** Opening RECORDS TO PROCESS block **

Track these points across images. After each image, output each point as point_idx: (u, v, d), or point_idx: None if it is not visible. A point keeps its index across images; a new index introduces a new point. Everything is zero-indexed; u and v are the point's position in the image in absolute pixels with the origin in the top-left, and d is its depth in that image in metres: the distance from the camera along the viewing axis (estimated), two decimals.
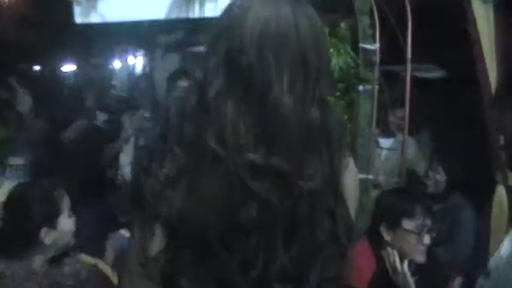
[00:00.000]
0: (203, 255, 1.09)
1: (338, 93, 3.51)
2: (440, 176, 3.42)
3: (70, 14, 2.95)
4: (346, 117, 3.51)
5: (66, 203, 2.26)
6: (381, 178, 3.60)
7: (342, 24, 3.43)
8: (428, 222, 2.38)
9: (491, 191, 3.52)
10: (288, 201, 1.08)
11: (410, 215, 2.36)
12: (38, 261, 2.20)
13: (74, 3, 2.98)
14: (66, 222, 2.24)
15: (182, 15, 3.36)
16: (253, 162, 1.07)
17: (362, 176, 3.44)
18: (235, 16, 1.14)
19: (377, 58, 3.40)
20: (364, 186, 3.43)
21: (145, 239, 1.12)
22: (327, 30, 3.46)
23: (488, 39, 3.36)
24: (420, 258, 2.36)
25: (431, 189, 3.39)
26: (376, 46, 3.39)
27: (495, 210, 3.49)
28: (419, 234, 2.33)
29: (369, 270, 2.38)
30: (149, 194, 1.11)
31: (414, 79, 3.56)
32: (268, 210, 1.07)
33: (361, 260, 2.36)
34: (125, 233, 3.27)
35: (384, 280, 2.36)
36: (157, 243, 1.11)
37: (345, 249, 1.18)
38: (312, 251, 1.12)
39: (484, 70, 3.37)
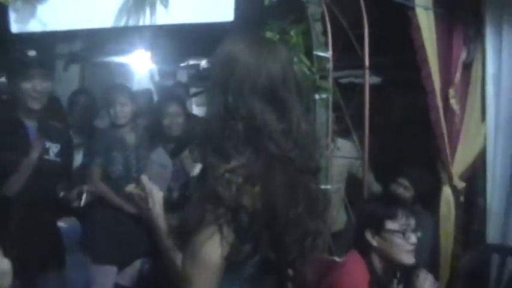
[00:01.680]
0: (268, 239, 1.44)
1: None
2: (410, 192, 3.47)
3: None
4: None
5: None
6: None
7: (292, 32, 3.30)
8: (412, 222, 2.39)
9: (438, 192, 3.65)
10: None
11: (392, 217, 2.36)
12: None
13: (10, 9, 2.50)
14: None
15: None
16: (306, 163, 1.49)
17: (321, 186, 3.35)
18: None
19: (330, 65, 3.32)
20: None
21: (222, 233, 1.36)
22: (277, 37, 3.33)
23: (431, 45, 3.46)
24: (409, 260, 2.34)
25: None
26: (330, 53, 3.31)
27: (442, 210, 3.63)
28: (404, 233, 2.34)
29: (364, 281, 2.33)
30: (226, 193, 1.35)
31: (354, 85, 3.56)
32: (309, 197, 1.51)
33: (355, 271, 2.35)
34: None
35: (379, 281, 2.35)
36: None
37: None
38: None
39: (429, 75, 3.46)
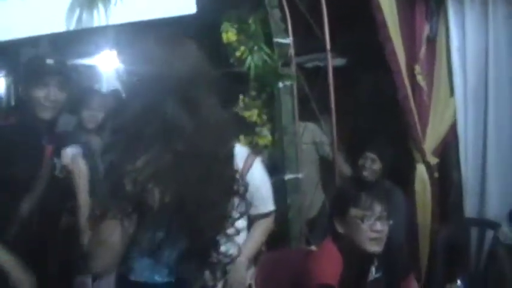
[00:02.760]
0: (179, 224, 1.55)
1: (253, 93, 3.33)
2: (377, 165, 3.42)
3: None
4: (265, 116, 3.34)
5: None
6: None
7: (250, 20, 3.23)
8: (378, 209, 2.33)
9: (412, 170, 3.62)
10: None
11: (356, 203, 2.31)
12: None
13: None
14: None
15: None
16: (216, 153, 1.57)
17: (291, 175, 3.31)
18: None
19: (292, 52, 3.26)
20: (294, 185, 3.31)
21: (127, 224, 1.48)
22: (234, 27, 3.26)
23: (392, 22, 3.40)
24: (374, 248, 2.29)
25: (368, 179, 3.36)
26: (290, 39, 3.25)
27: (418, 188, 3.60)
28: (365, 220, 2.28)
29: (337, 267, 2.30)
30: (131, 188, 1.45)
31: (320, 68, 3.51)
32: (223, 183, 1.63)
33: (328, 258, 2.33)
34: None
35: (352, 275, 2.31)
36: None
37: None
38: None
39: (393, 53, 3.41)
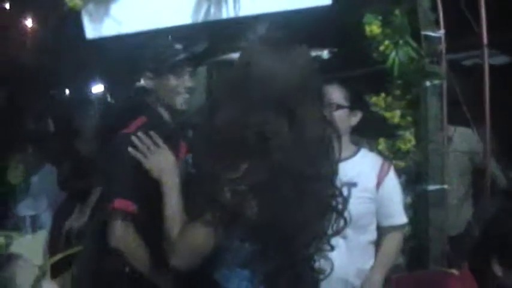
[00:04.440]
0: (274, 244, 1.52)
1: (398, 92, 3.01)
2: None
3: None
4: (409, 118, 3.00)
5: None
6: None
7: (397, 11, 2.91)
8: None
9: None
10: None
11: None
12: None
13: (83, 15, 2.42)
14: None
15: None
16: (314, 170, 1.51)
17: (435, 186, 2.94)
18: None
19: (443, 47, 2.87)
20: (438, 198, 2.93)
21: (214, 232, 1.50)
22: (379, 19, 2.96)
23: None
24: None
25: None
26: (441, 33, 2.86)
27: None
28: None
29: None
30: (229, 199, 1.44)
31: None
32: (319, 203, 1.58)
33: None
34: None
35: None
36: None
37: None
38: None
39: None
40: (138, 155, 1.95)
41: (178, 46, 2.24)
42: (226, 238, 1.54)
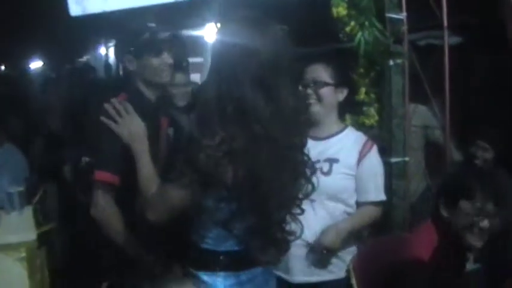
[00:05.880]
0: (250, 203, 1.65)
1: (362, 70, 3.19)
2: (489, 154, 3.19)
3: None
4: (373, 96, 3.19)
5: None
6: None
7: None
8: (490, 207, 2.12)
9: None
10: None
11: (468, 197, 2.14)
12: None
13: None
14: None
15: None
16: (291, 139, 1.69)
17: (398, 159, 3.15)
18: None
19: (405, 28, 3.07)
20: (400, 169, 3.15)
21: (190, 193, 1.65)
22: (345, 1, 3.12)
23: None
24: (475, 242, 2.15)
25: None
26: (404, 15, 3.06)
27: None
28: (475, 216, 2.12)
29: (433, 250, 2.18)
30: (205, 163, 1.57)
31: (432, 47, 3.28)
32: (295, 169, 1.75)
33: (425, 240, 2.21)
34: None
35: (449, 262, 2.20)
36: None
37: None
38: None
39: None
40: (109, 122, 2.05)
41: (152, 25, 2.33)
42: (202, 198, 1.68)
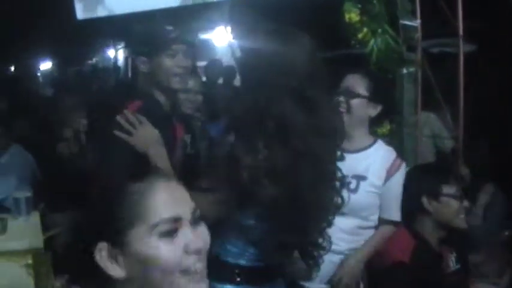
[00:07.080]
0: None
1: None
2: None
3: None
4: None
5: None
6: None
7: (375, 0, 3.03)
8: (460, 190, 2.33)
9: None
10: None
11: (448, 181, 2.31)
12: None
13: None
14: None
15: None
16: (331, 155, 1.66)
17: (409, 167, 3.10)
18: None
19: (419, 35, 3.02)
20: None
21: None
22: (358, 7, 3.08)
23: None
24: (462, 224, 2.31)
25: None
26: (418, 22, 3.01)
27: None
28: (460, 197, 2.28)
29: (406, 249, 2.26)
30: (246, 182, 1.51)
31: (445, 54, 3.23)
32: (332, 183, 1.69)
33: (401, 236, 2.33)
34: None
35: (428, 260, 2.29)
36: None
37: None
38: None
39: None
40: (123, 135, 1.99)
41: (168, 27, 2.29)
42: (235, 215, 1.62)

** Closing RECORDS TO PROCESS block **

**BRIEF**
In the records above, find the line containing "9: (491, 191, 3.52)" and output every line from the first through that one, exactly, omitting pictures.

**EXERCISE SOLUTION**
Track these points across images. After each image, output each point as point_idx: (u, v, d), or point_idx: None if it is not visible. A point keeps its index across images; a new index introduces a new point. Everything is zero-indexed; u and v are the point's position in the image in absolute pixels with the origin in the top-left, and d is its depth in that image in metres: the distance from the camera along the viewing axis (estimated), two decimals.
[00:00.000]
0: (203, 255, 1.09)
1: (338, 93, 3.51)
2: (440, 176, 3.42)
3: (70, 14, 2.95)
4: (346, 117, 3.51)
5: (66, 203, 2.26)
6: (381, 178, 3.60)
7: (342, 24, 3.43)
8: (428, 222, 2.38)
9: (491, 191, 3.52)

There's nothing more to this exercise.